La realidad es que la experiencia que de un restaurante percibe quien escribe sobre gastronomía no es la misma que captamos nosotros. Hace años, los críticos eran todos como una especie de inspectores de la Guía Michelín. Iban a un local, comían discretamente como un cliente más y posteriormente expresaban su opinión.

Cada día mas fáciles de identificar

También es verdad que los responsables de los restaurantes aprendieron a identificarles rápidamente: una mesa reservada para dos a la que luego solo asiste un comensal, una solicitud de paltos excesiva para una sola persona, seriedad absoluta y escasa reacción a cualquier intento de aproximación…. No llevaban un cuaderno de notas a la vista, pero tampoco hacía falta.

Sin embargo, hoy en día, por mucho que un inspector o crítico quiera hacer una reserva bajo un nombre ficticio, los avances tecnológicos hacen que cualquier local tenga acceso a su imagen y disponga, en la trastienda, de sus fotos colgadas de una pared, a la vista de todos los empleados.
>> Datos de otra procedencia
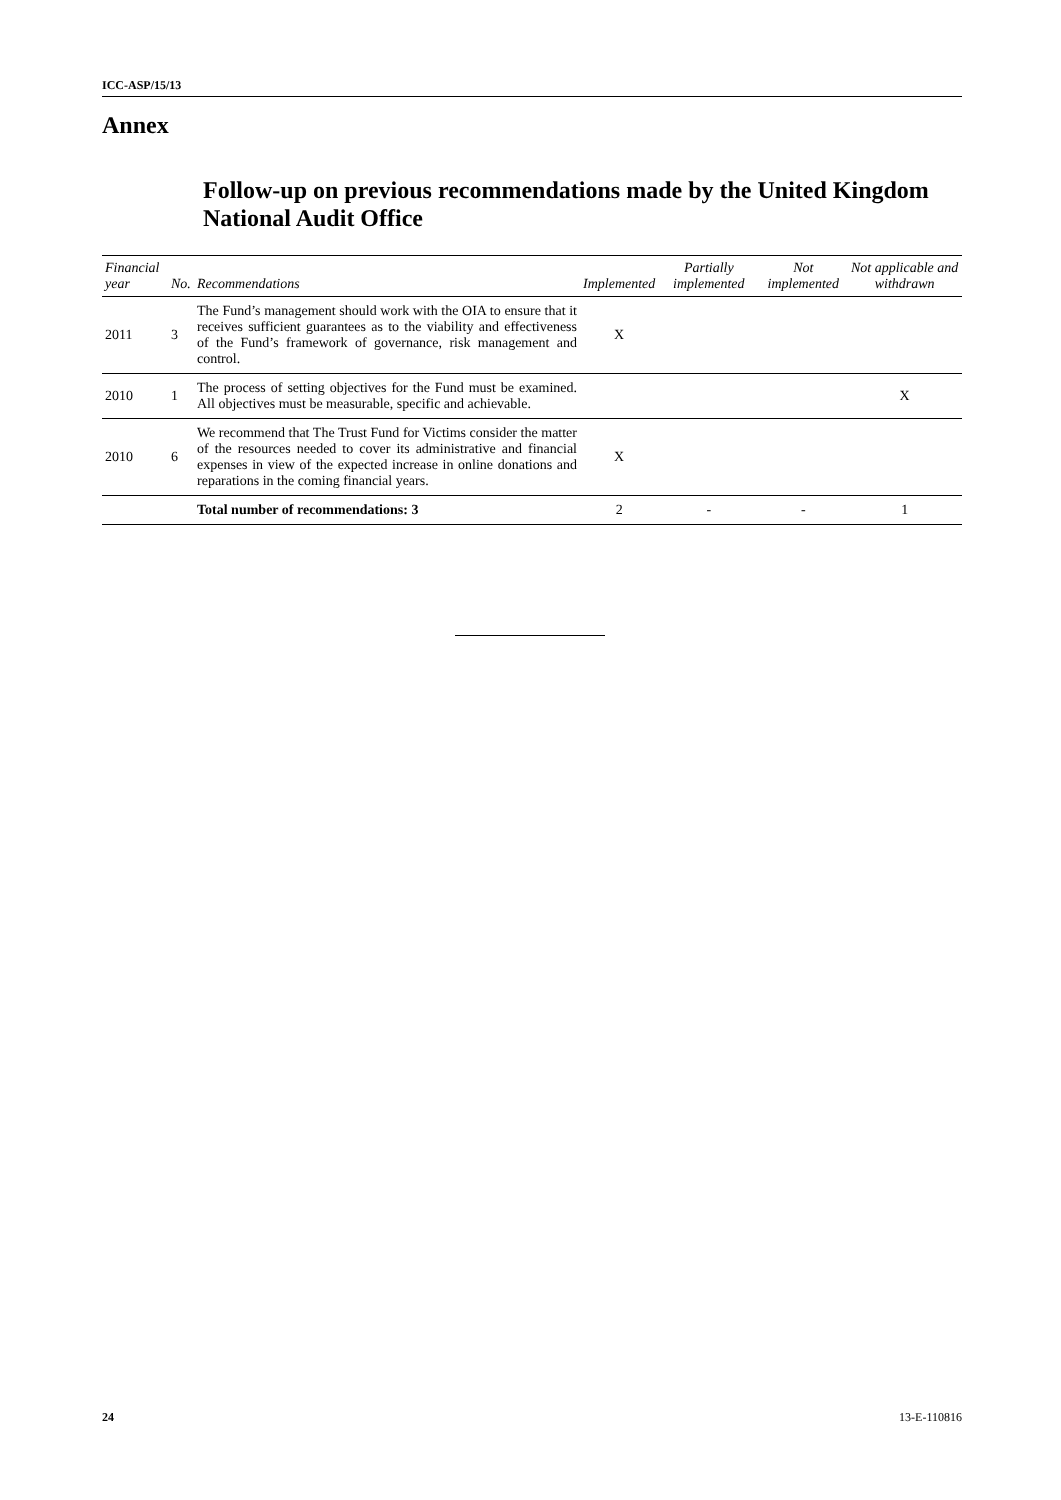ICC-ASP/15/13
Annex
Follow-up on previous recommendations made by the United Kingdom National Audit Office
| Financial year | No. | Recommendations | Implemented | Partially implemented | Not implemented | Not applicable and withdrawn |
| --- | --- | --- | --- | --- | --- | --- |
| 2011 | 3 | The Fund’s management should work with the OIA to ensure that it receives sufficient guarantees as to the viability and effectiveness of the Fund’s framework of governance, risk management and control. | X | | | |
| 2010 | 1 | The process of setting objectives for the Fund must be examined. All objectives must be measurable, specific and achievable. | | | | X |
| 2010 | 6 | We recommend that The Trust Fund for Victims consider the matter of the resources needed to cover its administrative and financial expenses in view of the expected increase in online donations and reparations in the coming financial years. | X | | | |
| | | Total number of recommendations: 3 | 2 | - | - | 1 |
24 13-E-110816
Eso por no hablar de los que salen continuamente opinando sobre cocina en programas televisivos de máxima audiencia.

Seguro que cuando uno de estos conocidos personajes entra por la puerta de un restaurante, no le sirven igual que a los demás. El mero hecho de su presencia, lo hace todo diferente. El ‘principio de incertidumbre’ funciona, a nivel gastronómico, como una bomba. Los camareros bailarán a su alrededor, el jefe de cocina tendrá mucho gusto en sacarle esos ‘pequeños detalles extra’ que no están al alcance de los demás mortales y el encargado de sala deberá retirarse cada cinco minutos a un rincón oculto para superar el ataque de ansia al que se ve sometido.